Grünewald ist überzeugt, dass träumerisch aus dem Fenster zu sehen, keineswegs vertane Zeit ist. Mußestunden auf Reisen sind Phasen, in denen die guten Einfälle, die klugen Gedanken uns überkommen. "Dieses schöpferische Moment, das in der Fähigkeit zum Schweifen begründet ist, wurde dem Effizienzdiktat geopfert." Man fühlt sich verpflichtet, die ein oder zwei Stunden Zugfahrt nutzen zu müssen, um irgendwelche Dinge abzuarbeiten. Und verschenkt die Gelegenheit zum Träumen, der wahren Quelle der Schöpferkraft.

Für Grünewald als Freudianer und Schüler Wilhelm Salbers ist das Träumen der Königsweg, um aus der Alternativlosigkeit der Alltagsmühle herauszukommen. Und gerade den Deutschen rät er, sich auf ihre besonderen Träumerqualitäten zu besinnen. "Deutschland hat stark gemacht, dass wir in der Lage waren, über das Träumen unsere Unruhe in Schöpferkraft zu verwandeln, in Erfindungen, Patente, Dichtkunst, philosophische Systeme."

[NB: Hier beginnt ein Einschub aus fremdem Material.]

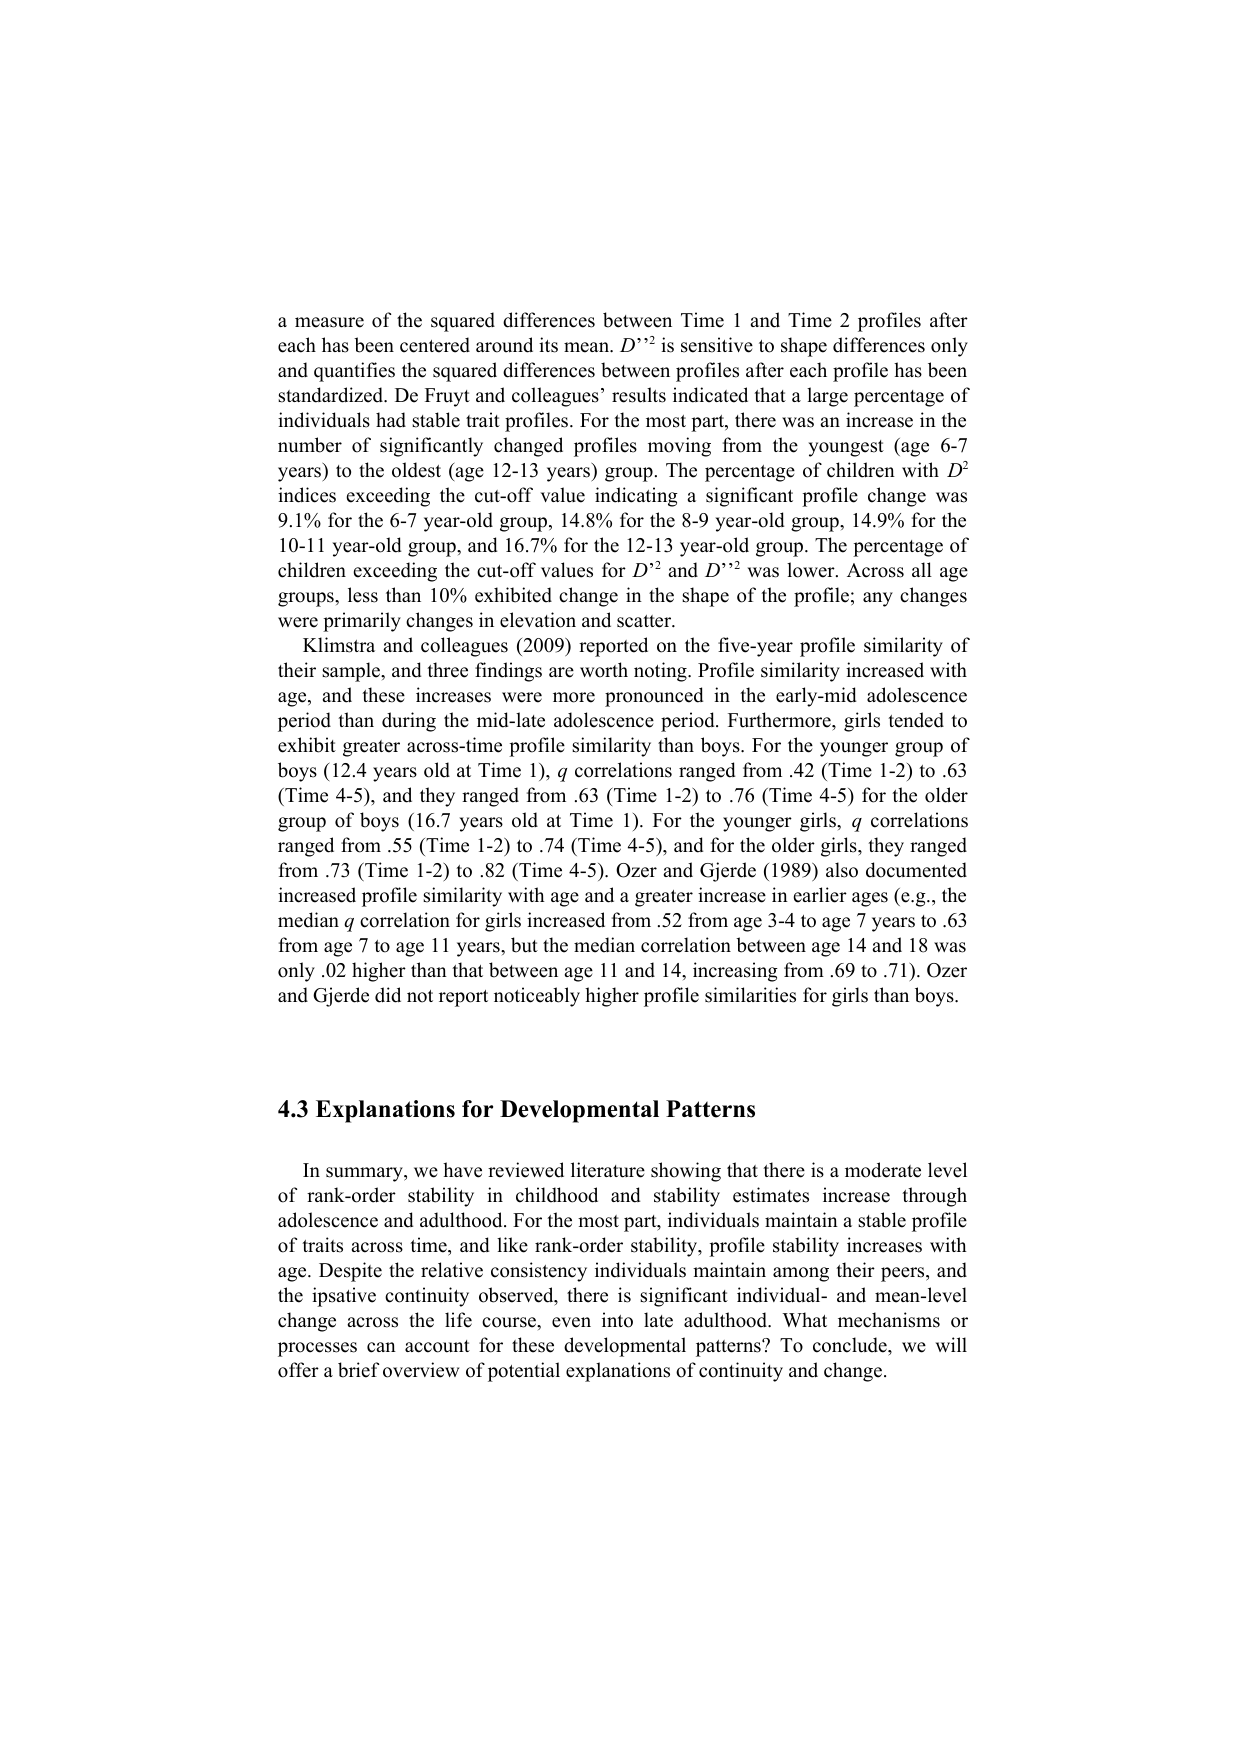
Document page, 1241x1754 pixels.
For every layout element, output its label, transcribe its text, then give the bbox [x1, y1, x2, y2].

Die "Innerlichkeit", die nicht erst der britische Historiker Peter Watson uns 2010 in seinem Buch "Der deutsche Genius" attestierte, war auch wirtschaftlich immer unsere große Stärke. Wir sollten uns fragen, ob wir ein Land der Arbeitsbienen, der Controller und Bürokraten sein möchten, oder eines der Dichter und Denker - und Tüftler.

Die ausgedehnten Reisestunden im mobilen Zeitalter eignen sich ganz hervorragend dafür, um unsere Traumstärke wieder zur Geltung zu bringen. Einfach aus dem Fenster zu sehen, ist ein guter Anfang.